Hey, did you hear about the CGI “Jungle Book” movie? The one that has a human kid as Mowgli, but a fully animated cast of characters voiced by popular celebrities?
No, not Disney’s “The Jungle Book”, the Jon Favreau movie that came out in 2016. This is another, different movie titled “Mowgli”, which is being overseen by Andy Serkis.
Because, yeah, there’s another one of these films coming out, from a different studio. Such is the problem when a notable novel exists in the public domain, as any fan of Sherlock Holmes will attest.

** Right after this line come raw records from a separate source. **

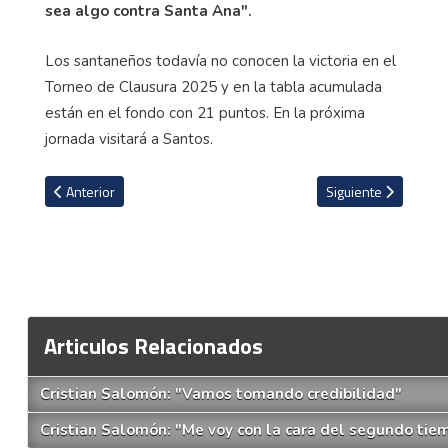
sea algo contra Santa Ana".
Los santaneños todavía no conocen la victoria en el
Torneo de Clausura 2025 y en la tabla acumulada
están en el fondo con 21 puntos. En la próxima
jornada visitará a Santos.
Artículo anterior: Herediano sacó su jerarquía para derrotar a Sport
Artículo siguiente: A
Anterior
Siguiente
Articulos Relacionados
Cristian Salomón: "Vamos tomando credibilidad"
Cristian Salomón: "Me voy con la cara del segundo ti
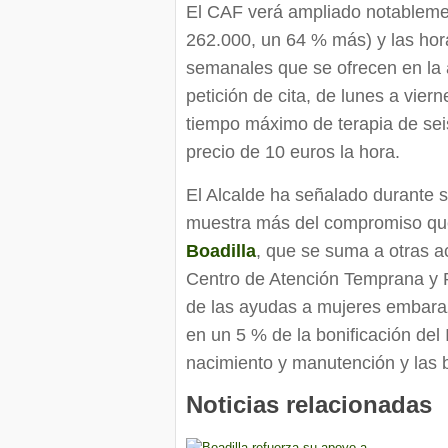
El CAF verá ampliado notableme
262.000, un 64 % más) y las hor
semanales que se ofrecen en la a
petición de cita, de lunes a vier
tiempo máximo de terapia de se
precio de 10 euros la hora.
El Alcalde ha señalado durante 
muestra más del compromiso que
Boadilla
, que se suma a otras a
Centro de Atención Temprana y P
de las ayudas a mujeres embaraz
en un 5 % de la bonificación del 
nacimiento y manutención y las b
Noticias relacionadas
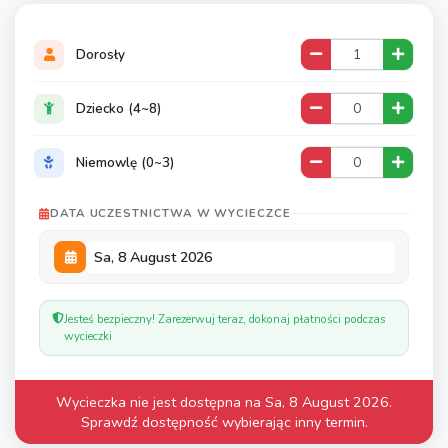
Dorosły
Dziecko (4~8)
Niemowlę (0~3)
DATA UCZESTNICTWA W WYCIECZCE
Jesteś bezpieczny! Zarezerwuj teraz, dokonaj płatności podczas
wycieczki
Wycieczka nie jest dostępna na Sa, 8 August 2026.
Sprawdź dostępność wybierając inny termin.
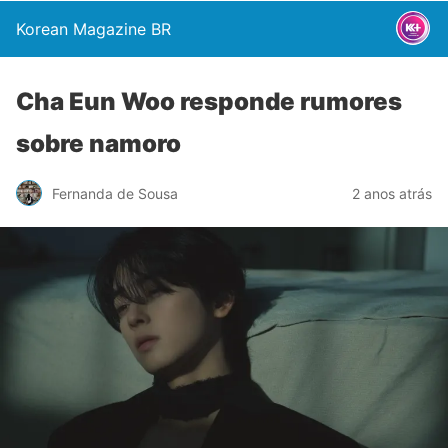
Korean Magazine BR
Cha Eun Woo responde rumores
sobre namoro
Fernanda de Sousa
2 anos atrás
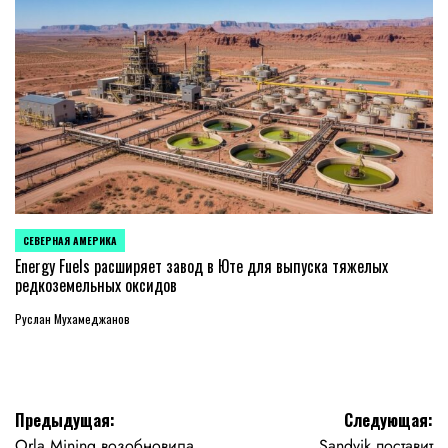
СЕВЕРНАЯ АМЕРИКА
ОПУБЛИКОВАНО
В
Energy Fuels расширяет завод в Юте для выпуска тяжелых
редкоземельных оксидов
Руслан Мухамеджанов
Навигация
Предыдущая:
Следующая:
Orla Mining возобновила
Sandvik поставит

Footage for “Mowgli” has been shown off for the first time since the movie started production. The trailer was shown in a presentation at CinemaCon (which is why the images in this article come from the Disney movie instead). According to those in attendance, the big difference between “Mowgli” and the already released “The Jungle Book” is that this new movie isn’t cute and fun.
The bear doesn’t dance and sing. We’re in grimdark territory here.
So here’s the question: do we really need this movie? Isn’t one modern adaptation of “The Jungle Book” enough?
Heck, did we even need the first movie, considering that it basically exists as a demo reel so that Jon Favreau can do the same thing with “The Lion King”?
The Serkis Baby
I really feel like this movie ought to have been scrapped, and I can only assume that its continued existence is solely down to Andy Serkis strong-arming the movie into production.
This I can respect – Serkis has a goal, and he’s going to push to achieve it even if someone else has already stolen his thunder.
That said, I can’t imagine that the movie is going to receive the warm reception that Warner Bros is hoping for. Put simply, between this and “Tarzan” I feel like the Wild Man King of the Jungle story is a little oversaturated. All we’re missing is a gritty “George of the Jungle” reboot to complete the set.
Ultimately, I suppose none of this really matters. There’s nothing to be lost from the release of another “Jungle Book” adaptation, because it’s already very clear that audiences will, by and large, entirely ignore this movie.
Who cares if Warner Bros wants to throw away a lot of good money on letting Andy Serkis play with some motion capture tools yet again? If the studio wants to invest in an obvious dud, that’s nobody’s business but their own.